• [Dataset content]
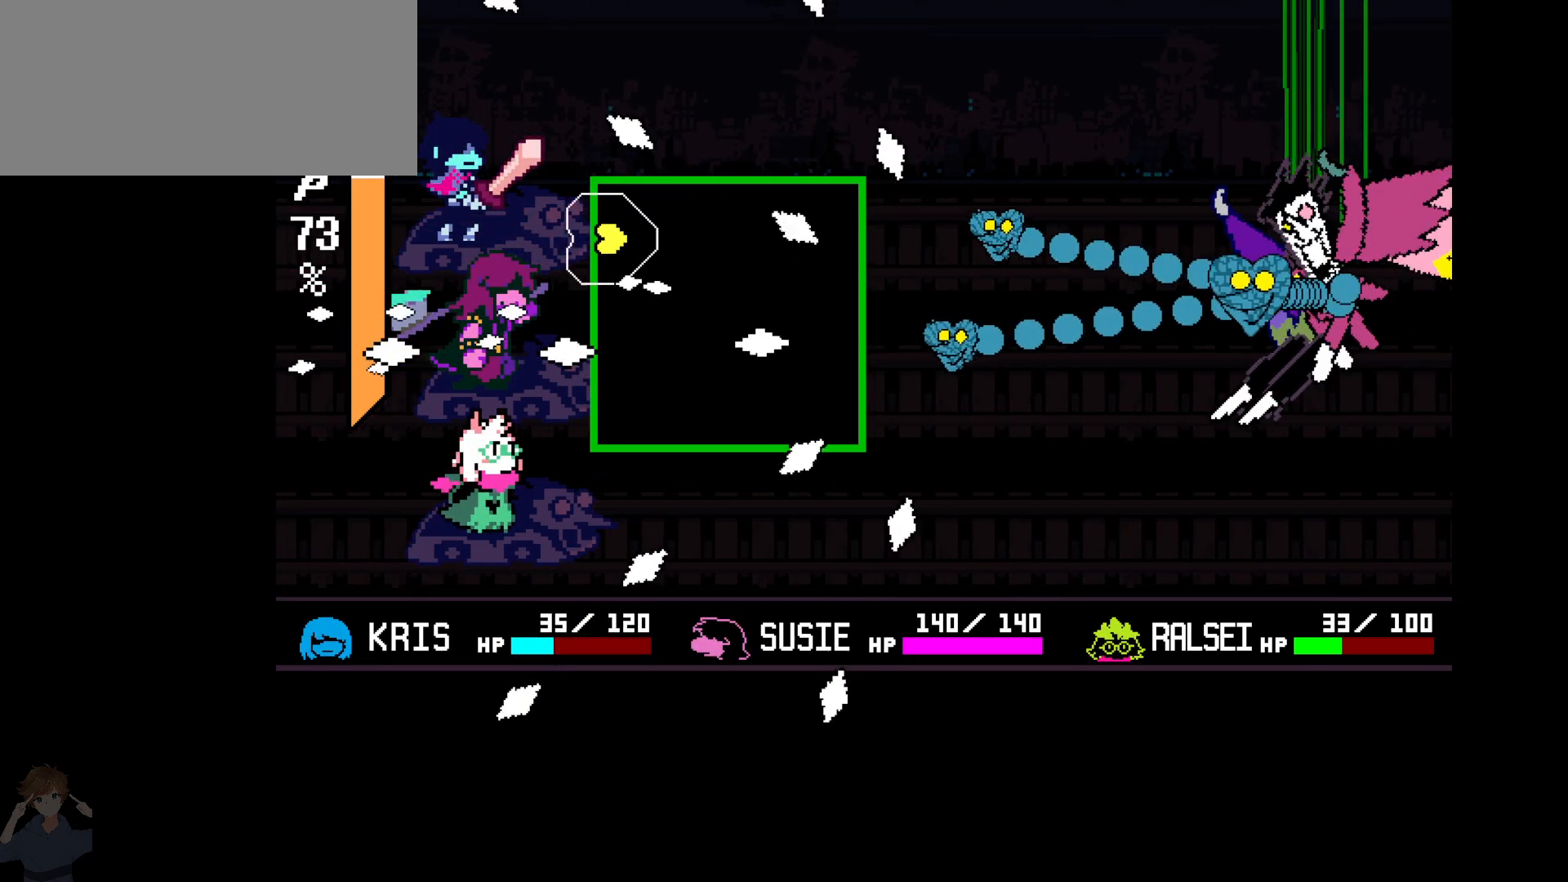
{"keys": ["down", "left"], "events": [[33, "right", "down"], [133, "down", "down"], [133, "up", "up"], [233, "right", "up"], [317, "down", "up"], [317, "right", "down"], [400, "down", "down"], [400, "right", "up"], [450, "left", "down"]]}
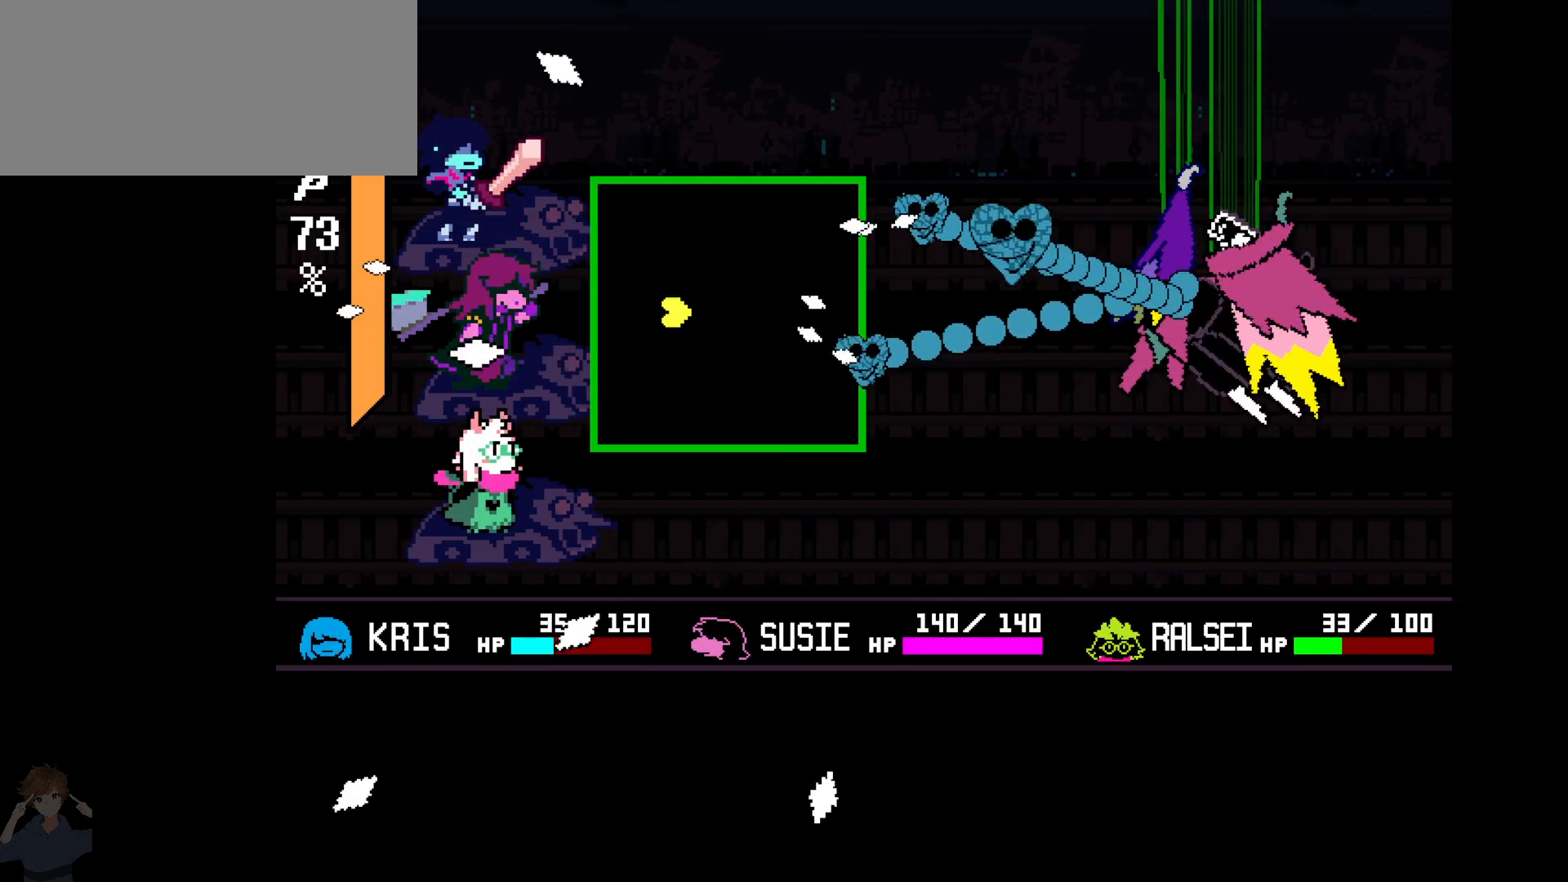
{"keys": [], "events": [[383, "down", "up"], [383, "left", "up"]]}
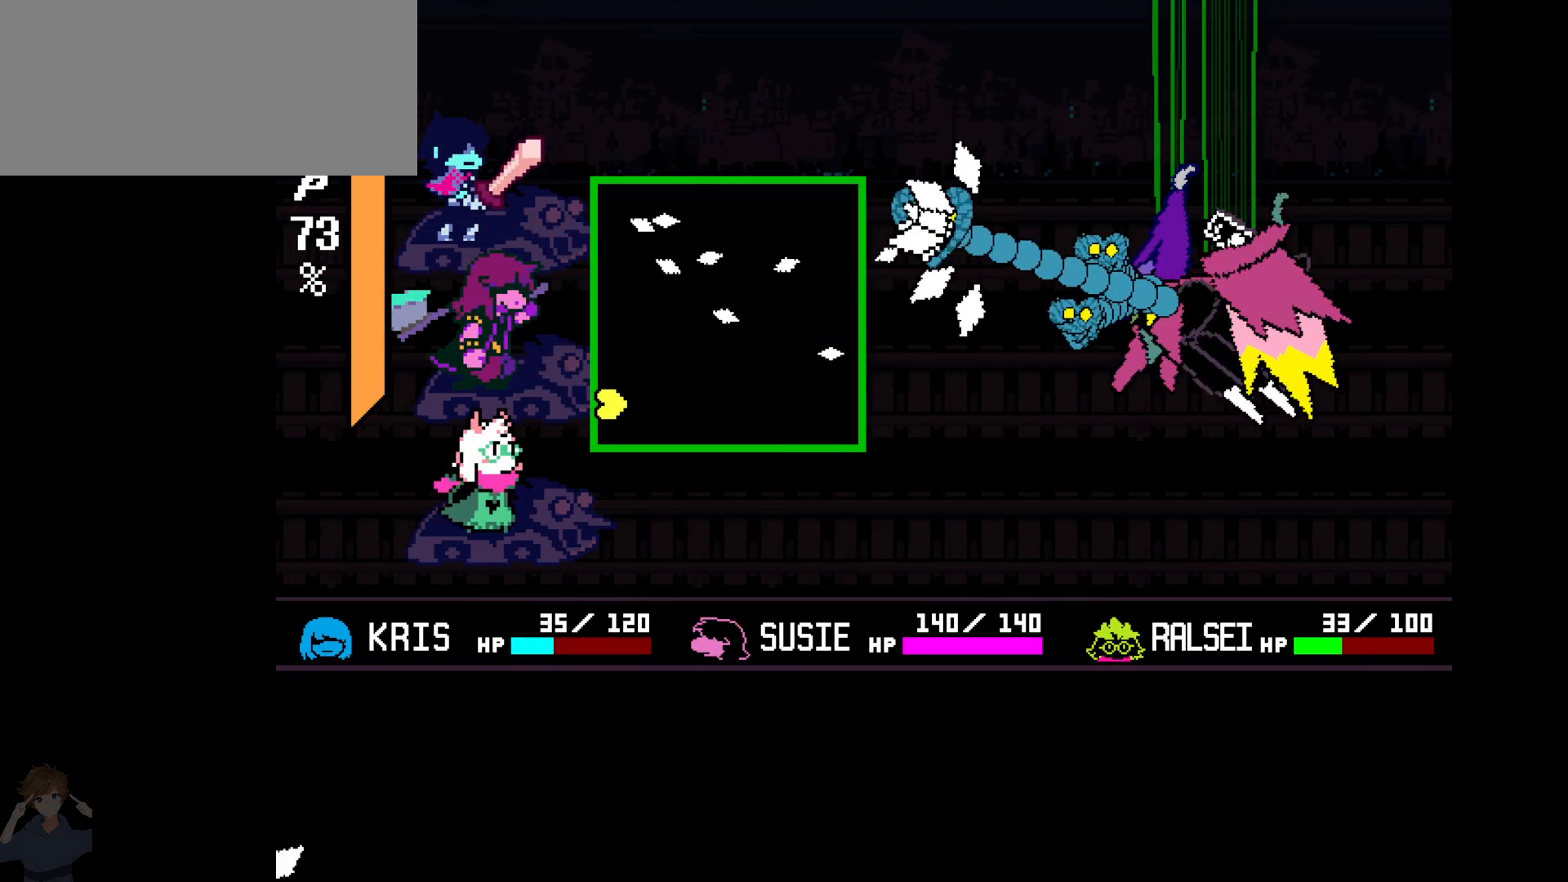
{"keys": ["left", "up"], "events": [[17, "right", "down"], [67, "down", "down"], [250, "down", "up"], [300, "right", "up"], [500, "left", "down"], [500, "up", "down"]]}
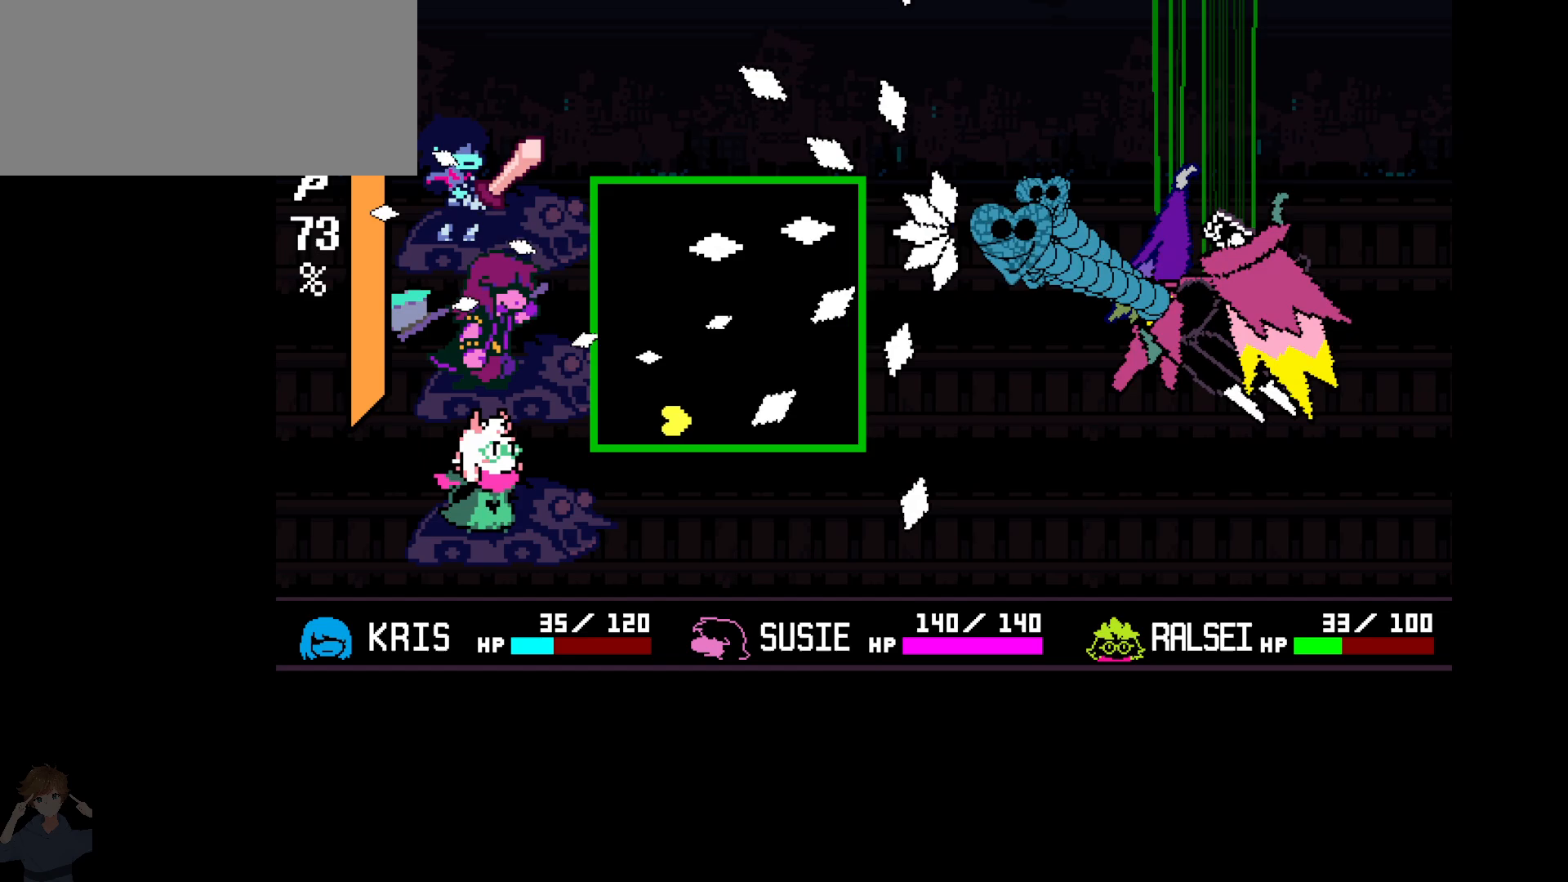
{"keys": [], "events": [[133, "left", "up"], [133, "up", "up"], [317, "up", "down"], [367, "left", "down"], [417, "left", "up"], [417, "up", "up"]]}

• [Goal of the exercise]
Write the data above out again exactly, every line of it, and exclude the pictures.

• [Result]
{"keys": ["down", "left"], "events": [[33, "right", "down"], [133, "down", "down"], [133, "up", "up"], [233, "right", "up"], [317, "down", "up"], [317, "right", "down"], [400, "down", "down"], [400, "right", "up"], [450, "left", "down"]]}
{"keys": [], "events": [[383, "down", "up"], [383, "left", "up"]]}
{"keys": ["left", "up"], "events": [[17, "right", "down"], [67, "down", "down"], [250, "down", "up"], [300, "right", "up"], [500, "left", "down"], [500, "up", "down"]]}
{"keys": [], "events": [[133, "left", "up"], [133, "up", "up"], [317, "up", "down"], [367, "left", "down"], [417, "left", "up"], [417, "up", "up"]]}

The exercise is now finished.